Before the appointment

-Know who will be present at the appointment and prepare them. For example, carers or advocates may not be aware that psychology sessions take up to an hour or hour and a half and that they will need to prepare for that shift accordingly. They may also need to be informed about why their input/involvement is being sought as well as privacy and confidentiality norms that they will need to adhere to.

- Paperwork will need to reflect who will be present for sessions and why, such as information from the support coordinator or other referrer about the participant’s clinical presentation and unique needs that make it important for others to be present.

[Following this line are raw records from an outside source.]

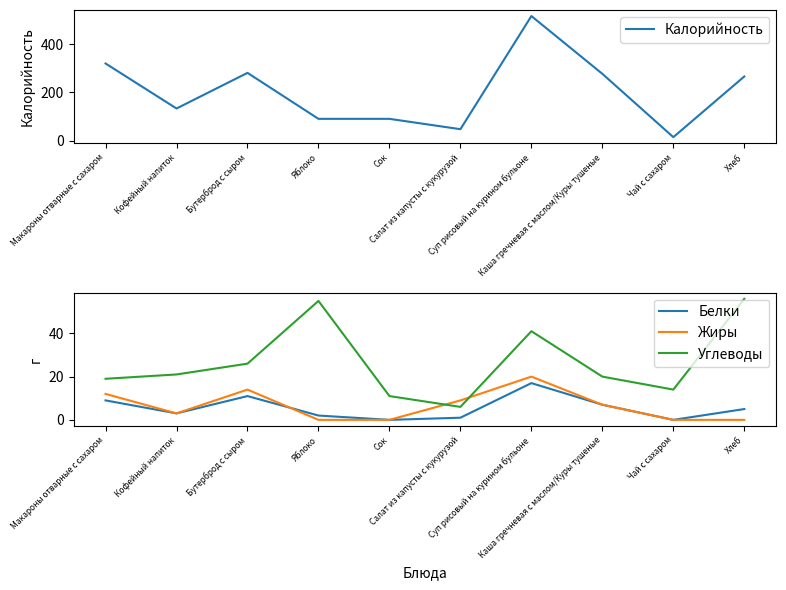

The Жиры series shows 0 at Чай с сахаром. True or false?

True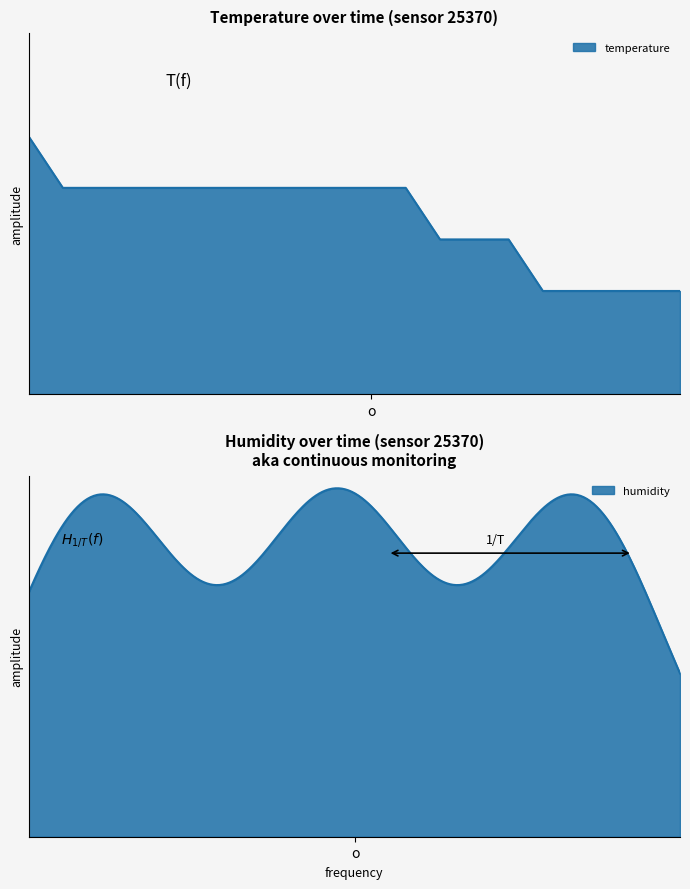

What is the value of the 3rd point from the left?

12.9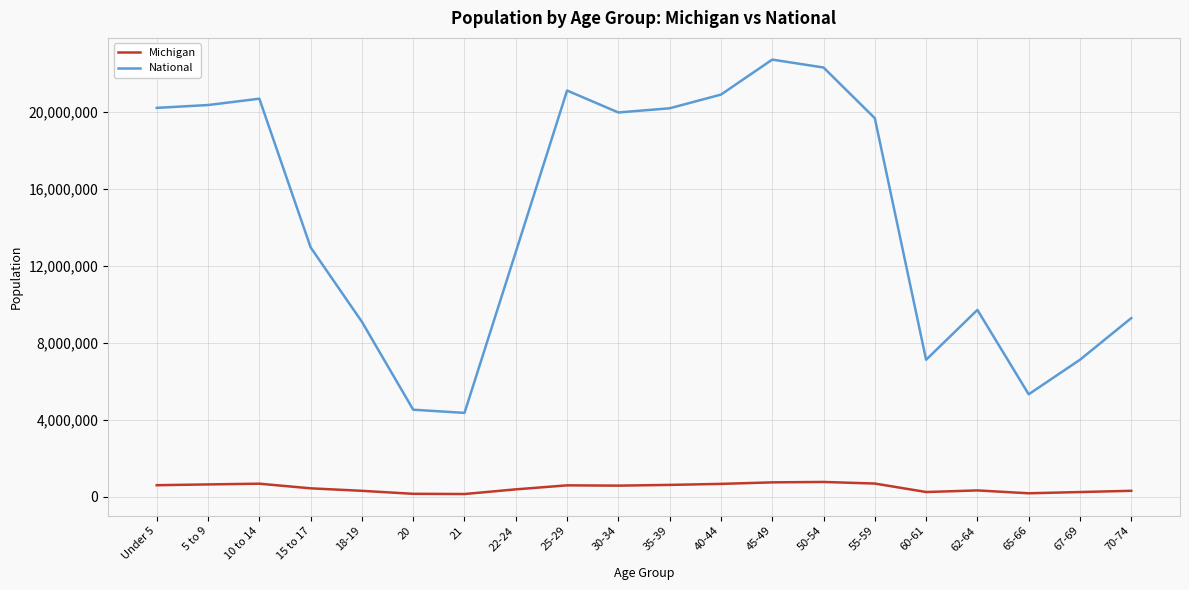

True or false: National has a value of 2185837 at 21.

False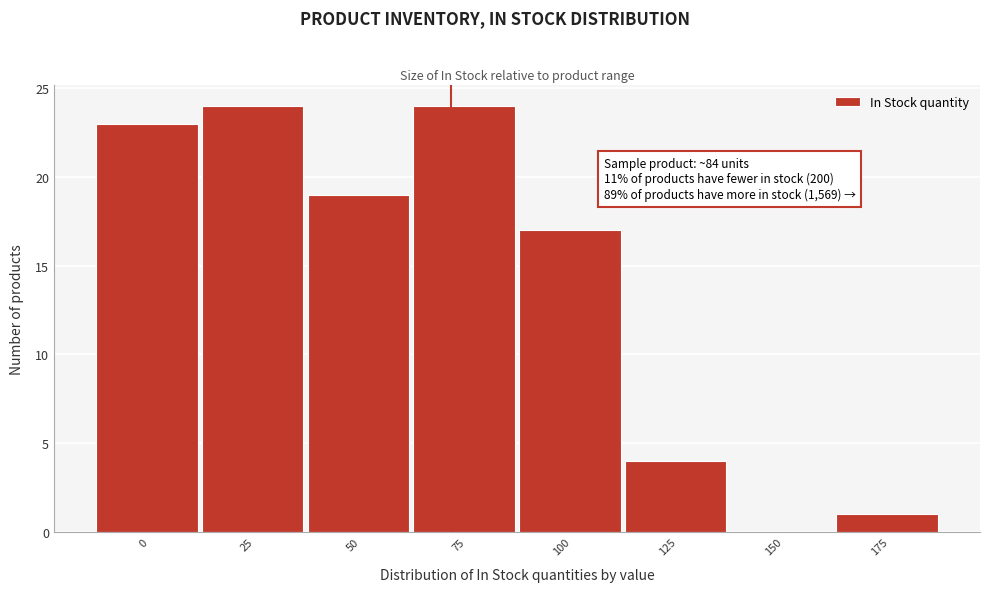

Reading left to right, extract all data points from this chart.

0=23	25=24	50=19	75=24	100=17	125=4	150=0	175=1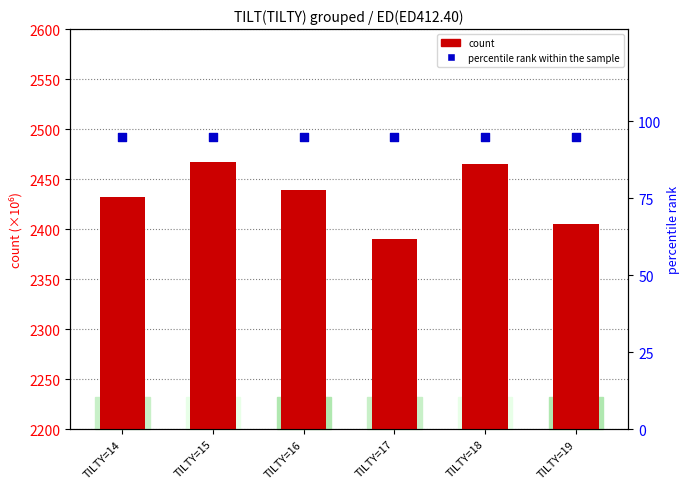

What is the total value across all series at TILTY=14?

2527.1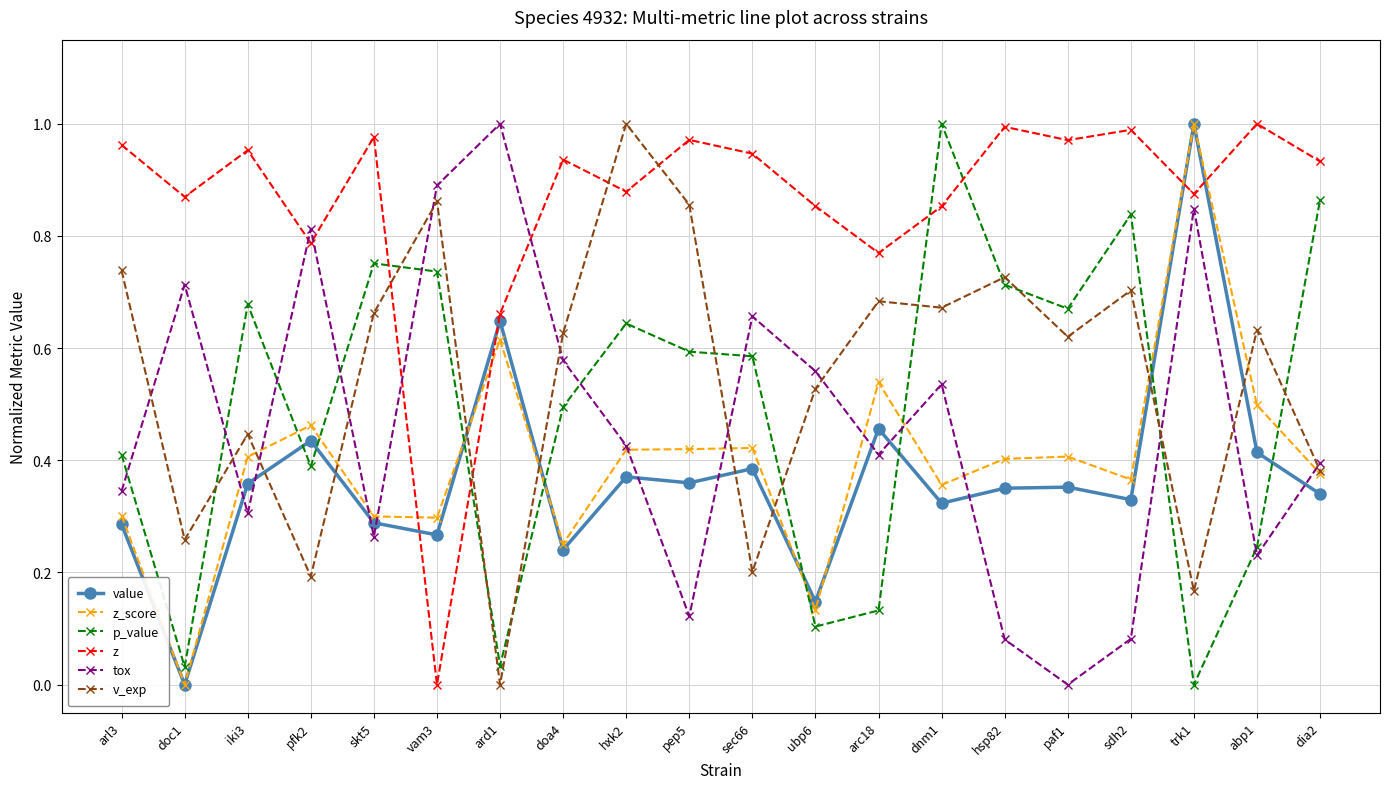

Rank the series at pep5 from lowest to highest value.

tox, value, z_score, p_value, v_exp, z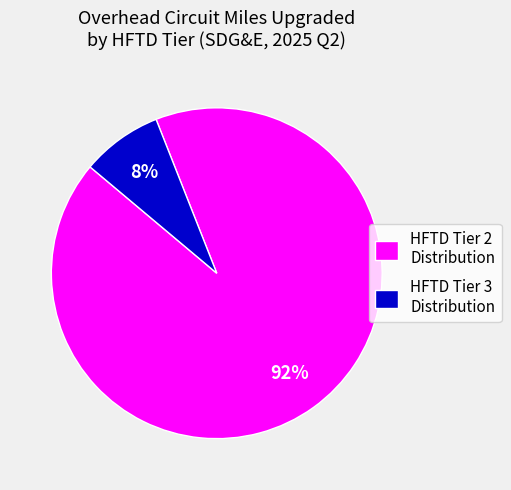

Count the number of slices in the pie.

2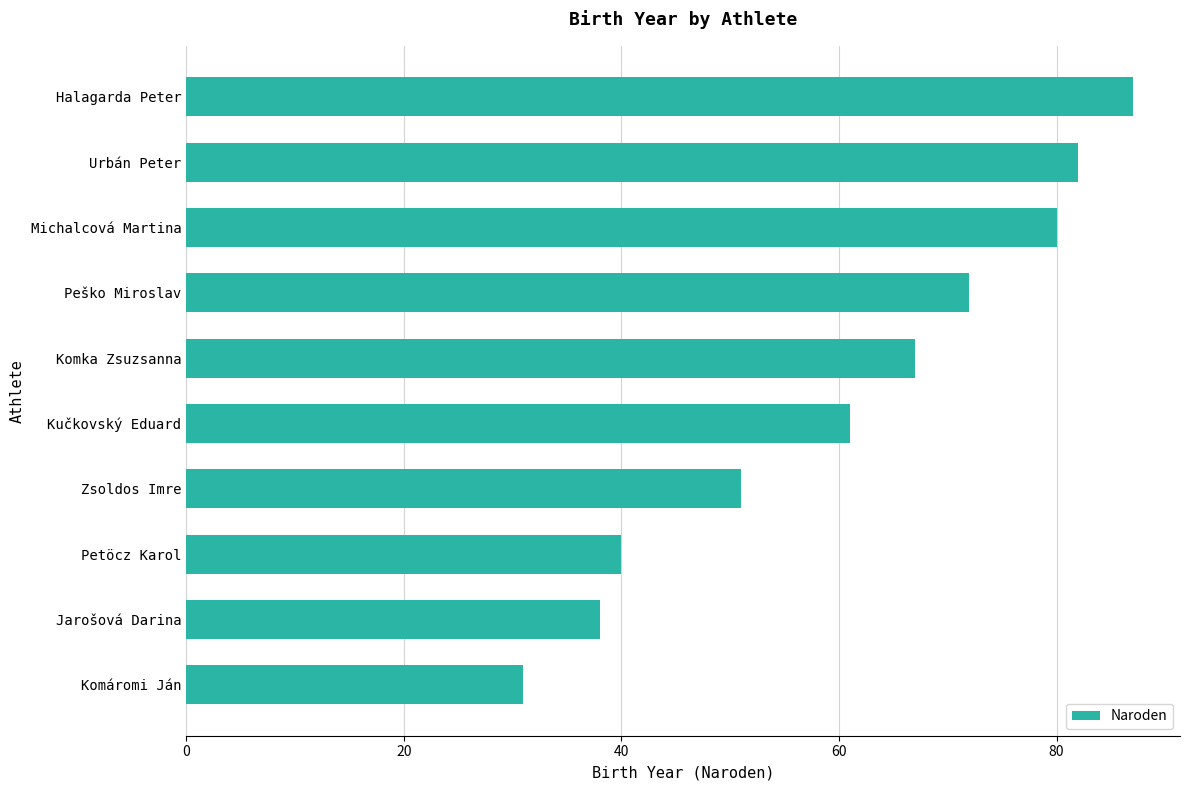

Rank the categories by value from lowest to highest.

Komáromi Ján, Jarošová Darina, Petöcz Karol, Zsoldos Imre, Kučkovský Eduard, Komka Zsuzsanna, Peško Miroslav, Michalcová Martina, Urbán Peter, Halagarda Peter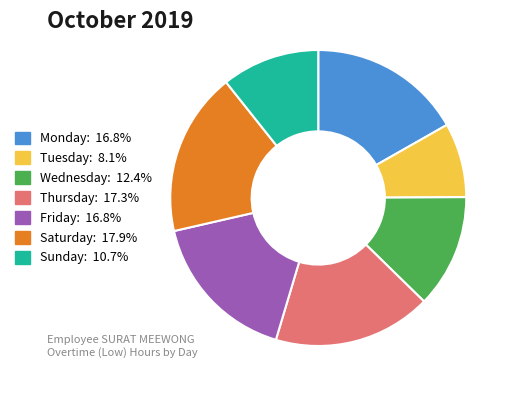

Is there any slice that represents more than half of the pie?

No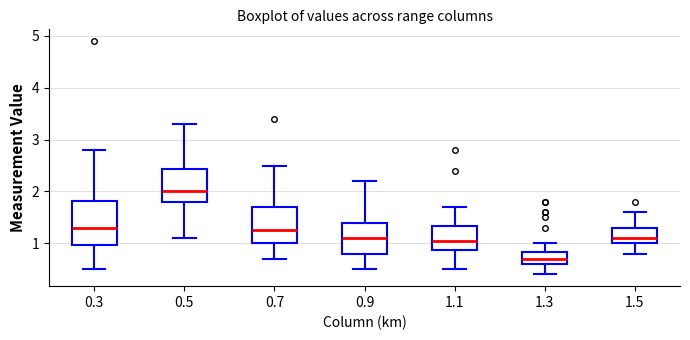

Reading left to right, transcribe this box plot: for each box, give where its median line is, the range the box spans, and where its two whiskers end, as read against the y-axis. The values are not printed on the chart, so give them approximately, as read against the axis.

0.3: median 1.3, box 1.0 to 1.8, whiskers 0.5 to 2.8
0.5: median 2.0, box 1.8 to 2.4, whiskers 1.1 to 3.3
0.7: median 1.3, box 1.0 to 1.7, whiskers 0.7 to 2.5
0.9: median 1.1, box 0.8 to 1.4, whiskers 0.5 to 2.2
1.1: median 1.1, box 0.9 to 1.3, whiskers 0.5 to 1.7
1.3: median 0.7, box 0.6 to 0.8, whiskers 0.4 to 1.0
1.5: median 1.1, box 1.0 to 1.3, whiskers 0.8 to 1.6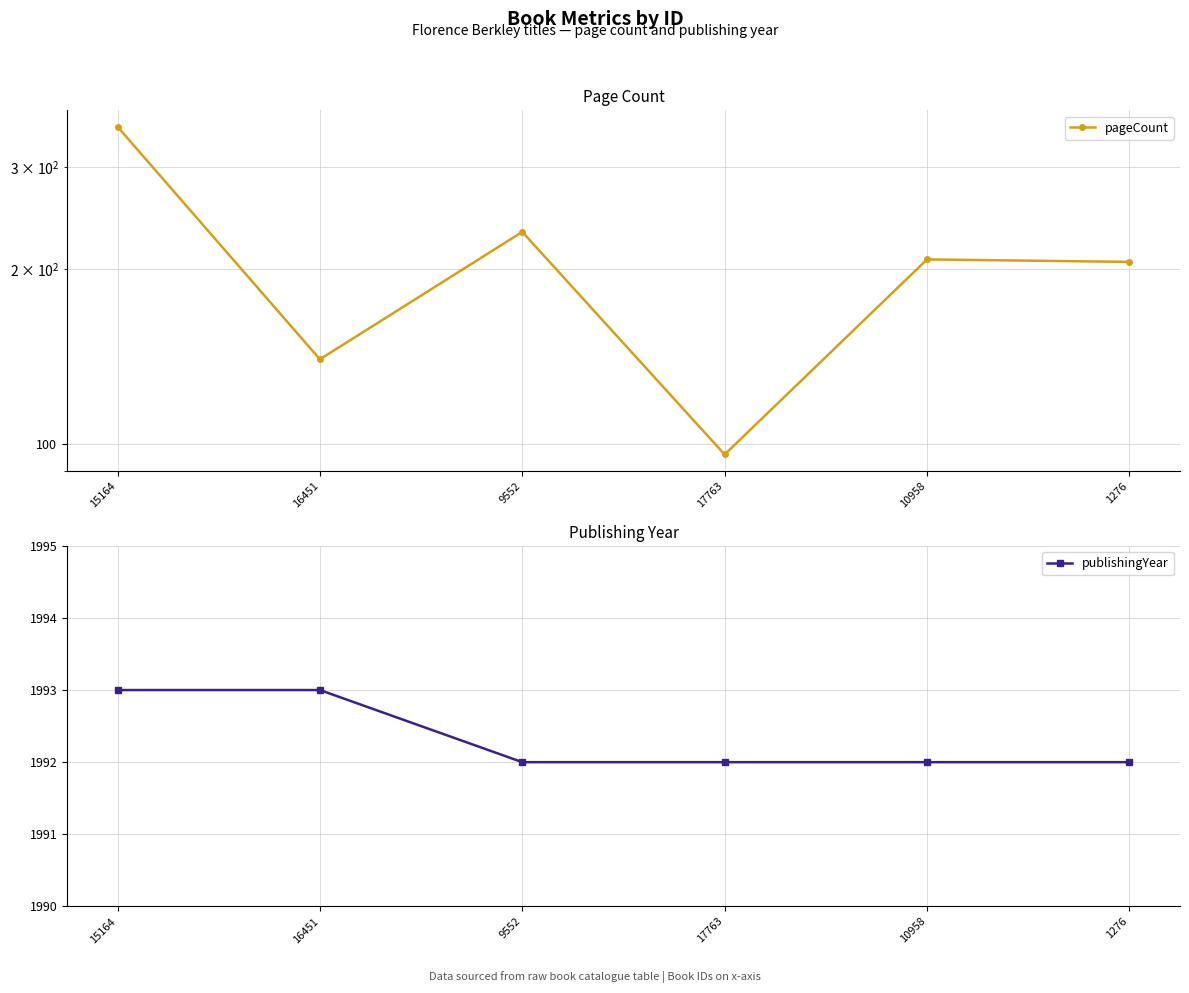

Which category has the highest value in the publishingYear series?

15164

-Preparing the physical space where the session will take place. The participant or their support coordinator may need to prepared in advance that a quiet, private space will be needed to conduct sessions. If a cognitive assessment is to be conducted, it is important to enquire about testing conditions - space, light, noise, need for a desk and chairs, seating position, etc. The participant may need this information to prepare children in the family or other members so that they have a quiet space on the day. If the participant’s physical space is unsuitable either due to issues such as hoarding or ongoing family violence or any other concerns regarding safety, alternative venues will need to be explored in advance.

At the first appointment

-Checking with the participant to get active consent to have others present at the session. Orient participants to what the session will involve and why it was suggested that others be present at the session. Seek active consent and record it in the paperwork.

-Setting the tone for the session - who talks and when, what patient privacy and confidentiality looks like. Discuss session process, who the session will focus on first, when others may provide input, how to contact the psychologist to coordinate future appointments or share relevant reports, potential risk of being privy to the participant’s personal history that is traumatic, and so on.

Subsequent appointments

- Reiterating norms and re-obtaining consent from the participant if there is a different carer involved that shift.

-Seeking regular feedback on how home-based service delivery is working for the participant and accordingly making changes.

Whilst this blog provides a primer on process issues to consider before providing home-based psychological services, there is much to be discussed on this topic. As more psychologists start to provide psychological services under NDIS funding, I predict that professional bodies will further formalise skill building, practice guidelines, and risk management in the area of home-based service delivery for disabled people.